I really wish someone would make a header only C++ audio library, that would be soooo nice.
Couldn’t find anything about C++ in that article on a quick scan - feel free to correct me
The point of the article isn't about c++ or why it's a good language for doing this sort of thing, but I'm a real time graphics and game engine programmer, so it's my language of choice.
It's probably debatable, but I don't agree with the statement that shortnening the "sound" changes pitch. It depends on your representation of the sound. If you represent it as a function of amplitude vs time then scaling the time axis does change pitch.
This makes a sensational tone about a fallacy. No instrument plays sound faster or slower to make it shorter or longer.... It just stops playing it or doesn't. If one thinks about the phenomenon this way, it becomes natural why you cannot compress time, to play shorter sounds.
> I don't agree with the statement that shortnening the "sound" changes pitch. It depends on your representation of the sound. If you represent it as a function of amplitude vs time then scaling the time axis does change pitch.
The only relevant "representation" is digital audio, which by definition is encoded as amplitude over time regardless of encoding technique. To lengthen time without changing pitch or pitch without changing time requires manipulation of the audio data. That manipulation is either done by granular synthesis, or by utilizing a Fast Fourier Transform to decompose the audio into its component waveforms, changing the frequencies or shortening the wave components, and recomposing them back to a composite waveform. This article is about granular synthesis, which requires far less computation than FFT.
> No instrument plays sound faster or slower to make it shorter or longer....
Irrelevant. We aren't dealing with physical instruments, but with digital audio.
There is nothing in the least fallacious or sensational about this article.
One rough area for curve-fitting is white-noise-esque sounds (WNES) like the letter "s" or "h" and tambourines. The processor can perhaps detect if WNES exceed a threshold, and use other techniques such as SC instead.
It's roughly comparable to JPEG versus GIF images. JPEG is better (more faithful) at gradual shades while GIF is better at edges. A better compression algorithm perhaps would use each where it does best per given image. However, at the cost of algorithm complexity and compression/decompression processing time.
I'm surprised I don't see it mentioned here, but there's a rather interesting extension to this technique made by Paul Nasca[0], which midigates these artifact by (1)carefully choosing the size and placement of grains and (2)randomly changing the phase of each grain before recombining.
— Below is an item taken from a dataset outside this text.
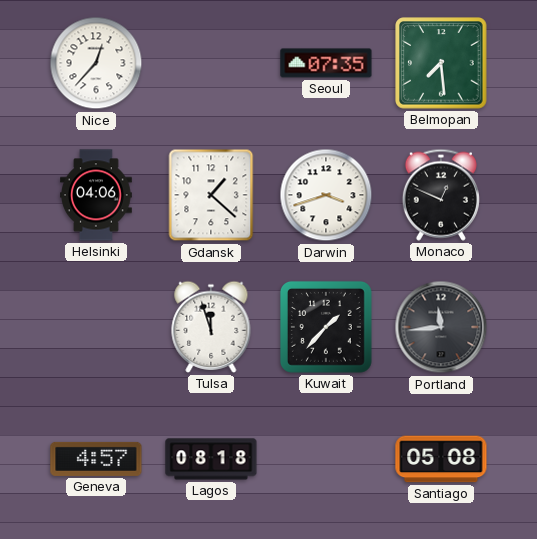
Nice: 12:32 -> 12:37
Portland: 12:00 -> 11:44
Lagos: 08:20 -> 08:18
You can see the algorithm here[1].
The results are absolutely incredible. You can end up slowing a sample down by 800% or more with no artifacts. For example, here[2] is the Windows 95 startup sound extended to be a little over 6 minutes long. The reverb you hear isn't added, that's just what is sounds like.
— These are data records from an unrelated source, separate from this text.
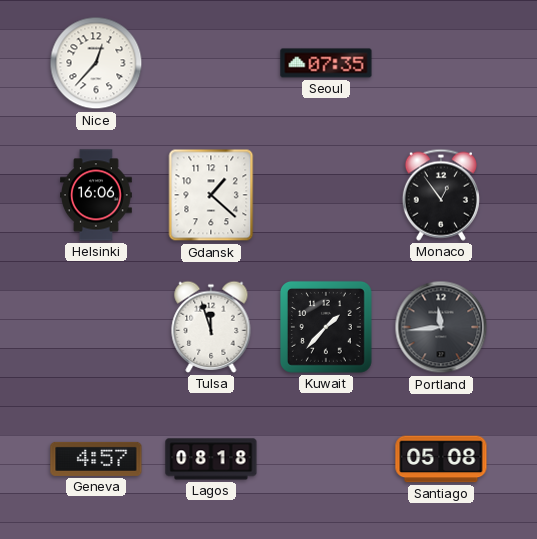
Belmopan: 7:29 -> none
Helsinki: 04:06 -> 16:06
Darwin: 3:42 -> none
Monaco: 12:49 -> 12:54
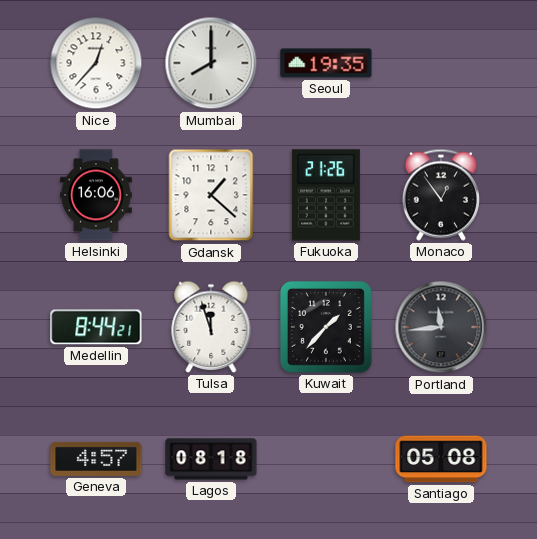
Mumbai: none -> 8:00
Seoul: 07:35 -> 19:35
Fukuoka: none -> 21:26
Medellin: none -> 8:44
Also, if you didn't notice from the page, it's one of the default plug-ins in Audacity.
[0]: http://www.paulnasca.com/ [1]: http://www.paulnasca.com/algorithms-created-by-me#TOC-PaulSt... [2]: https://www.youtube.com/watch?v=FsJdplLB1Bs
The very stretched waveform did contain some audible artifacts, but I think other methods like FFT would introduce some as well.
This kind of trick works because our hearing is frequency-based. So the crucial thing is to preserve the frequencies and it is going to sound exactly the same.
Spatial mapping of frequencies in the human ear here: https://www.ncbi.nlm.nih.gov/pmc/articles/PMC2394499/ (see fig 5.)
Trying this with an image for example wouldn't work, because our vision is sample-based. Imagine splitting an image in tiny fragments and repeating/interpolating them on top of one another.
It's not just about continuity. It also removes an entire set of concerns from the process.
For example-- suppose someone analyzes an audio recording, splits it into grains, then does some fancy re-organization based on the timbral content of the recording/grains.
Now suppose they are subjectively unhappy with the result. Perhaps it sounds "wimpy," "fluttery," or some other such vague complaint. Is that sound due to a) their process of re-organizing the grains, b) the quality of the original recording, c) the envelopes they used, or d) something else entirely?
If instead one uses grains which begin and end at zero, the answer can't be C because it doesn't exist. I can say that the quality sounds fine in the few examples I've heard that use this technique.
I'd imagine the reason the latter isn't used as often is because it's simply more difficult to program if each grain can be an arbitrary size (or at least not quantized).
Some more famous algorithms that work this way and are similarly easy to implement are TDHS and PSOLA. They all work in the time domain but find different ways to smooth out the discontinuities and to make more extreme shifts sound better.